Nimp: Nested Imports (a la Java)

Stefan Behnel stefan_ml at behnel.de
Thu Jun 16 16:17:39 EDT 2011


Tomer Filiba, 16.06.2011 10:48:
> Nimp (Nested Imports) is a little meta-importer hook for Python 2.3-2.7 and 3.0-3.2 that enables the use of *nested packages* (`com.ibm.foo.bar`), as is commonplace in Java and various other languages. It works by collecting all packages that begin with a common prefix on your `sys.path` and "merging" them into logical packages.
>
> Homepage: http://pypi.python.org/pypi/nimp
> Install: pip install nimp
>
> Example
> -------
> Consider the following package layout (say, under site-packages, or anywhere on your python path):
>
>    site-packages/
>      com-ibm-storage/
>        ... package files ...
>      com-ibm-storage-plugins/
>        ... package files ...
>      com-google-protobuf/
>        ... package files ...
>      com-google-appengine/
>        ... package files ...
>
> Using Nimp is easy:
>
>    import nimp
>    nimp.install()
>
> You can place these two lines in your `site.py`; after calling `nimp.install()`, the following imports will "magically" work:
>
>    import com # a namespace package (empty)
>    import com.google.protobuf
>    import com.ibm.storage
>    from com.ibm.storage.plugins import MySQLPlugin

So, this isn't really about "nested imports" but rather about merging 
distinct packages, right? This allows me to let packages that are stored in 
different places appear within their common package prefix.
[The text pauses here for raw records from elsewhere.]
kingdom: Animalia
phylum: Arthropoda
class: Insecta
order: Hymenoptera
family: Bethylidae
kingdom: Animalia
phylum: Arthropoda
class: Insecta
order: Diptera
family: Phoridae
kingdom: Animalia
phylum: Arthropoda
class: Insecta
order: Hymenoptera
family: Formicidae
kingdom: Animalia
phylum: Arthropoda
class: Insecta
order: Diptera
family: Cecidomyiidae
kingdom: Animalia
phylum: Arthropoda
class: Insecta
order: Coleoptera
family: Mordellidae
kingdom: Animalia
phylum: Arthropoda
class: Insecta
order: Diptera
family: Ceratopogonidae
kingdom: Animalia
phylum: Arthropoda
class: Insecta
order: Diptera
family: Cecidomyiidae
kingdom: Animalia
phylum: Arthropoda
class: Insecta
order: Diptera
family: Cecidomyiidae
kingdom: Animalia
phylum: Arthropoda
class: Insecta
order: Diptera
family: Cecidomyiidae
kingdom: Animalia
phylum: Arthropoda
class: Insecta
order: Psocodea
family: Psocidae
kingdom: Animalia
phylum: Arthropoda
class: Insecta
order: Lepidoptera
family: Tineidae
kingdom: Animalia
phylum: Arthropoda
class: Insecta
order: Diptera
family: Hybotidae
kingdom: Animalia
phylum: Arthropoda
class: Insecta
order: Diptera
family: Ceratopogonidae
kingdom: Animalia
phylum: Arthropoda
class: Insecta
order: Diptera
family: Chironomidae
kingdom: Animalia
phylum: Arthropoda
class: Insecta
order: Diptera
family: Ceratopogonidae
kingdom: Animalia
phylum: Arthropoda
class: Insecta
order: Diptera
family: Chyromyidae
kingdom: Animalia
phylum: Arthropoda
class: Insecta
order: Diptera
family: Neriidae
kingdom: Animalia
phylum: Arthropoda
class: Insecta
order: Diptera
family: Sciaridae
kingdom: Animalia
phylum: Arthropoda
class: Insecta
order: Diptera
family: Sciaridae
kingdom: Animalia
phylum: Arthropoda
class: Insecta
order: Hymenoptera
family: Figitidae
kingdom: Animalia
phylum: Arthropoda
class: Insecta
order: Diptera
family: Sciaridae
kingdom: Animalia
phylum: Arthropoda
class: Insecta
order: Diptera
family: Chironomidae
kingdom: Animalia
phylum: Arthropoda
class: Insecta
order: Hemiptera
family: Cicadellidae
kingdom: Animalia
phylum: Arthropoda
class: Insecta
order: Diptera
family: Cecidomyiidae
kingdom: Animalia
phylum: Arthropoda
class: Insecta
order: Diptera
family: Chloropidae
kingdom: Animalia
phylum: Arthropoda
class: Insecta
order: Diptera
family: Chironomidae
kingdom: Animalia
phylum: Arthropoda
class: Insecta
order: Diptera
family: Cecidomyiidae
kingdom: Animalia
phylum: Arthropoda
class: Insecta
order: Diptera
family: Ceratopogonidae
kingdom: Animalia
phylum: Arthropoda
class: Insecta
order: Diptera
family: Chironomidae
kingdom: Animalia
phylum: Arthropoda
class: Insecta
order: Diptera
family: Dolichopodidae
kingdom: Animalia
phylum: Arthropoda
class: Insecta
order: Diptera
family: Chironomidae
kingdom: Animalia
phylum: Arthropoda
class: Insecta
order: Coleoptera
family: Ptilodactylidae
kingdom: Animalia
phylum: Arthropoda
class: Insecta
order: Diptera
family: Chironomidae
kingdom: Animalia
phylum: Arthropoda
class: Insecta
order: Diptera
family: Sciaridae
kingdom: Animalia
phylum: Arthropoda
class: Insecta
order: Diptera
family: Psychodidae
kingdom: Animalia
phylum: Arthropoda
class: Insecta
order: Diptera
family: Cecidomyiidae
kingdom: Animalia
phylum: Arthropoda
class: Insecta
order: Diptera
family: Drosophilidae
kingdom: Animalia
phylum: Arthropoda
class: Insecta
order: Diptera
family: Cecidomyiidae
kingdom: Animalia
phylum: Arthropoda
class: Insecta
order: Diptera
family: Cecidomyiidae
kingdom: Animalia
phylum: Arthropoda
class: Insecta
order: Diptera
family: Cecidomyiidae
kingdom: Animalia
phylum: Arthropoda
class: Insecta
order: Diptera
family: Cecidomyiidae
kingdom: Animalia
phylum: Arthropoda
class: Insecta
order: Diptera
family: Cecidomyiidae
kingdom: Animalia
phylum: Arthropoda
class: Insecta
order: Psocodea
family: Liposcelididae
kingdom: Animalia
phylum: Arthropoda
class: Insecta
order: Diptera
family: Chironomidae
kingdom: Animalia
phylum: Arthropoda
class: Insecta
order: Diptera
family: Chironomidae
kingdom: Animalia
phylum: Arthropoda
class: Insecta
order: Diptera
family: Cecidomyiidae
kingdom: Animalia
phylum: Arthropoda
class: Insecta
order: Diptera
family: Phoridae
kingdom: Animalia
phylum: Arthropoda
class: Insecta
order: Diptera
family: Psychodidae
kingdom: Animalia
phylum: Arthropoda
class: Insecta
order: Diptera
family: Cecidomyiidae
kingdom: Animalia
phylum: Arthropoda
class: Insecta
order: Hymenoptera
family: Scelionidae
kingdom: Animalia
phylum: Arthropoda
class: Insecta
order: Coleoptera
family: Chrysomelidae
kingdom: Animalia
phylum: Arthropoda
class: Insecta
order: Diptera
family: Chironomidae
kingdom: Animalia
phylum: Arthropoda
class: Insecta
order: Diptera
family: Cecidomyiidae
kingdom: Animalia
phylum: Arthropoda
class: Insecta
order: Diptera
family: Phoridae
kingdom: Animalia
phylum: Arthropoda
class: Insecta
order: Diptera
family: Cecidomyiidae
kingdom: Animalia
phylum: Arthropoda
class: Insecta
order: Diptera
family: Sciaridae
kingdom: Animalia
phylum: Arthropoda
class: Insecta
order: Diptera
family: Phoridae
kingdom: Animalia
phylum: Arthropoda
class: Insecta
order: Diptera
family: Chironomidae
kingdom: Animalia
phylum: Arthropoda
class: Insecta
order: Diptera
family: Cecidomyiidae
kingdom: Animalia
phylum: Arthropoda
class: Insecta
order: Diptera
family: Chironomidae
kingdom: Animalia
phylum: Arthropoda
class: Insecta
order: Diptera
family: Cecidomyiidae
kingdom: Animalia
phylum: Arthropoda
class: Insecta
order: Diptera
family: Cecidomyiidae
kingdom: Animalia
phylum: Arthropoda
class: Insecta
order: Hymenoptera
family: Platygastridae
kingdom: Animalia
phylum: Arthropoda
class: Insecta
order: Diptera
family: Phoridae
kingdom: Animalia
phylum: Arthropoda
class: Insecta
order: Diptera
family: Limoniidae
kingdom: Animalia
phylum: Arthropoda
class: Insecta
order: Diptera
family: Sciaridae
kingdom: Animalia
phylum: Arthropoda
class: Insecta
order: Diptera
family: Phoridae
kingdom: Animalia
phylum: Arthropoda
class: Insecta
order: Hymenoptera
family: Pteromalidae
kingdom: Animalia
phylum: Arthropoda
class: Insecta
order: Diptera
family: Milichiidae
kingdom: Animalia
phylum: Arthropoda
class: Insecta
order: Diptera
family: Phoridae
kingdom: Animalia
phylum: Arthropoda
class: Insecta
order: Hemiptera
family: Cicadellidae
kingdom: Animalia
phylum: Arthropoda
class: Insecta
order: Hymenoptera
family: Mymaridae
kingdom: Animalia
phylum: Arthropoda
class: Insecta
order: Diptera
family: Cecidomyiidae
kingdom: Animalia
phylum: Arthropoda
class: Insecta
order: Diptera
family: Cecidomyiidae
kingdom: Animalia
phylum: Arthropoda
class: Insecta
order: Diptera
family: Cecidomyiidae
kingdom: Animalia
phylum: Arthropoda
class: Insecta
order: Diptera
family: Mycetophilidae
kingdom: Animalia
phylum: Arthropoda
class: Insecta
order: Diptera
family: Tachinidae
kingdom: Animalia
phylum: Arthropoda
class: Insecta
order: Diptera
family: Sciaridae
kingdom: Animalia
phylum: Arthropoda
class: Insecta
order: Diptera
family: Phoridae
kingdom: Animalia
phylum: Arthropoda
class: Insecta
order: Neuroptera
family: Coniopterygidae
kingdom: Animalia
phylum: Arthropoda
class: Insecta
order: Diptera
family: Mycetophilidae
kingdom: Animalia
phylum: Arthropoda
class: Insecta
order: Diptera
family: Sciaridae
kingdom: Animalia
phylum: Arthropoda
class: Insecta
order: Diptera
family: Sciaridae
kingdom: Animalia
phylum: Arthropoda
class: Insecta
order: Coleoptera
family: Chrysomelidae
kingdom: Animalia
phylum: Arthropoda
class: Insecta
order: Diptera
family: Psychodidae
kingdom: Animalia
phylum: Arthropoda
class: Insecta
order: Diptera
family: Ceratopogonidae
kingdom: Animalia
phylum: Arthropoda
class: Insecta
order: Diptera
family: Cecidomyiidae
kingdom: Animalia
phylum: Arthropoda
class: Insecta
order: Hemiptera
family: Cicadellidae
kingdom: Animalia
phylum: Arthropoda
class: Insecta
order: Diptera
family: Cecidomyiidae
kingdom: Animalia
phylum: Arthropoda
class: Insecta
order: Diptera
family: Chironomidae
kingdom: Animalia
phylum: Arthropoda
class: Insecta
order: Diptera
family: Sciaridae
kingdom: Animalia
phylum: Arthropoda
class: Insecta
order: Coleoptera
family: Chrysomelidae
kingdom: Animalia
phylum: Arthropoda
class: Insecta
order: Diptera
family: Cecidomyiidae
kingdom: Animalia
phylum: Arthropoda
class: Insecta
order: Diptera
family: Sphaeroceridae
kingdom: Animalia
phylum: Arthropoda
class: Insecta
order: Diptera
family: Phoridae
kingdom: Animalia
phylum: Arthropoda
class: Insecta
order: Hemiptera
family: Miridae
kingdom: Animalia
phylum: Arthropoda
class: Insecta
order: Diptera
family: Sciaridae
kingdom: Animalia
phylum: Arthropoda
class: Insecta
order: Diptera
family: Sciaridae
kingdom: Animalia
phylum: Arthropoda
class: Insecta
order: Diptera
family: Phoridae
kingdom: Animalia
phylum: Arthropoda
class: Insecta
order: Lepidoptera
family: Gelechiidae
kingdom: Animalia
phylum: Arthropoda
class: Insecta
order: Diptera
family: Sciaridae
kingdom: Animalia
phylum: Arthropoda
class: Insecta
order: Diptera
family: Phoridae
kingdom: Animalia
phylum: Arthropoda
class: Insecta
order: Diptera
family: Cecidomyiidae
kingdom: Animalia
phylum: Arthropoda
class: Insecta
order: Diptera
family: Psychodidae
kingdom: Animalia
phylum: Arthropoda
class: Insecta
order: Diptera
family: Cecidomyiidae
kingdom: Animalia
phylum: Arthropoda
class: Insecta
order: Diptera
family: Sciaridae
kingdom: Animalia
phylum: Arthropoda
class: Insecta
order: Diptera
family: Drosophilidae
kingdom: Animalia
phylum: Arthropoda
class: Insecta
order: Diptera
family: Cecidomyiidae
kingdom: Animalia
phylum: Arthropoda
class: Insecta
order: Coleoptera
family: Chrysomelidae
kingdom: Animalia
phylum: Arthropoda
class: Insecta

Does is really require the "-" naming convention for packages, or would it 
also work with normal directories? E.g.

    ...path1/org/humbug/test/...
    ...path2/org/humbug/toast/...

That seems like a more common use case: different install directories, egg 
directories and zip files that contain the same prefix package directories.

I guess there are issues with "__init__.py" files in this case, though - 
which ones should be executed if the package structure is multiplied?